Editorial: Campus community must support diversity fellows

The Dissertation Diversity Fellowship Program, also known as the Diversity Scholars Program, is an initiative aimed at recruiting and retaining faculty of color at Ithaca College. The program, which was started by the School of Humanities and Sciences during the 2010–11 academic year, hires scholars who are in the final year of writing their dissertation or who have just completed their dissertation and supports them in their research for the academic year, so long as these scholars teach one course per semester.
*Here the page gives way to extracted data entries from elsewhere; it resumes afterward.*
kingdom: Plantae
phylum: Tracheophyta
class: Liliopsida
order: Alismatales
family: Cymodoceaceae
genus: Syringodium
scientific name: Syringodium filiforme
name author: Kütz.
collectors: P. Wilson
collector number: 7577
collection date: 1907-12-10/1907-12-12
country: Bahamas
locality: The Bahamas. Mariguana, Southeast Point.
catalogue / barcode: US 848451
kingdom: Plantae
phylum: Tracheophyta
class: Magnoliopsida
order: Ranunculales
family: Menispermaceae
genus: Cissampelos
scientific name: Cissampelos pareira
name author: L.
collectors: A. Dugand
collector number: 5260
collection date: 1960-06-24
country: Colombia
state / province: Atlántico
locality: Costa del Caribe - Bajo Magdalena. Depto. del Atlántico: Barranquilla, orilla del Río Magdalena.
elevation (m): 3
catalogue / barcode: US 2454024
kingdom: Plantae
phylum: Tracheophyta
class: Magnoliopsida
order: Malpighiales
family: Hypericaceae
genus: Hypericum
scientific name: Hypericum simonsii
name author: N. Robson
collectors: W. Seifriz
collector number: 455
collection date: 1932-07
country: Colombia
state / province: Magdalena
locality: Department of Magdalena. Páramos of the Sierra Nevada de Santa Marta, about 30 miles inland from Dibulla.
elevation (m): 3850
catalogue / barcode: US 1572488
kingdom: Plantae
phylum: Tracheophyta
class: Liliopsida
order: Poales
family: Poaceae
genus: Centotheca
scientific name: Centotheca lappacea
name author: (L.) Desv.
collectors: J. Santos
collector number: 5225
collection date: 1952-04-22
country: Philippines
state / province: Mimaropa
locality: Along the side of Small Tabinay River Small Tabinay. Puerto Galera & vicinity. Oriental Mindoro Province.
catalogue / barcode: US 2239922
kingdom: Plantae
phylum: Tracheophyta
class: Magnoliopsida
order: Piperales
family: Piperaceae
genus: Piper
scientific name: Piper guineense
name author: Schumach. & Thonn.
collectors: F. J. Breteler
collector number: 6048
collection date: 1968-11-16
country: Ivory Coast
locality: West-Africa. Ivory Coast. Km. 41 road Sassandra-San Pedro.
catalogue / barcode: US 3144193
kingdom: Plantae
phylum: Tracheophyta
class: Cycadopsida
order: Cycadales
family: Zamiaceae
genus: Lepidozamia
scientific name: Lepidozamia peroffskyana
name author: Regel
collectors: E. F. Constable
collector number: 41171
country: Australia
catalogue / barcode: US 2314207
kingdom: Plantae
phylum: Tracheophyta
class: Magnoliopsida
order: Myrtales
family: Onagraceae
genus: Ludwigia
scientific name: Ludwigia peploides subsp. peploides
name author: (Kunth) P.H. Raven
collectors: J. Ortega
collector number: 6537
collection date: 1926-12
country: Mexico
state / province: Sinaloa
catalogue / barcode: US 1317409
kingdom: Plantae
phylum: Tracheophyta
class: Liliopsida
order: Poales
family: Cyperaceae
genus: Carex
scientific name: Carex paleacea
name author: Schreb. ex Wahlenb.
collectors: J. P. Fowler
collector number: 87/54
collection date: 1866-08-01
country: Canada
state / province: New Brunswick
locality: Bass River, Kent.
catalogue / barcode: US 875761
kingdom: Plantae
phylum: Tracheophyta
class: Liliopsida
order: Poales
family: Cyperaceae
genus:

The Diversity Scholars Program is an incredible program for the college. As a smaller, non-research institution, the college has fewer opportunities to bring in academics from other institutions. The program is a clear, concrete way for the college to show that it cares about faculty excellence and diversity. The college has also had issues with hiring and retaining faculty members of color, and this program has historically been a way for the college to hire more diverse candidates. Out of the 26 past fellows, nine have been hired to work full time at the college.

The program also brings scholars to campus who are studying fascinating topics. This year’s diversity fellow scholars recently shared their work on minority groups March 29. Raul Palma, diversity scholar fellow in the Department of Writing, began the showcase with a discussion and reading of his creative dissertation and novel. Shehnaz Haqqani, diversity scholar fellow in the Women’s and Gender Studies program, followed with a discussion of her research on how gender patterns influence Islamic views on gender. And Nate Rodriguez, diversity scholar fellow in the Department of Strategic Communications and assistant professor of digital media at San Diego State University, discussed his research on gay refugees and asylees and the role media has on their identification. The scholars also regularly get involved in other events on campus, such as presentations for the entire community or participating in panels.

Considering how intensive this program is and how involved the scholars get in the college community, students should further appreciate how lucky it is to have these incredibly educated individuals. Community members should attend events and panels featuring these scholars, and the college should prioritize funding this program to ensure its continued success.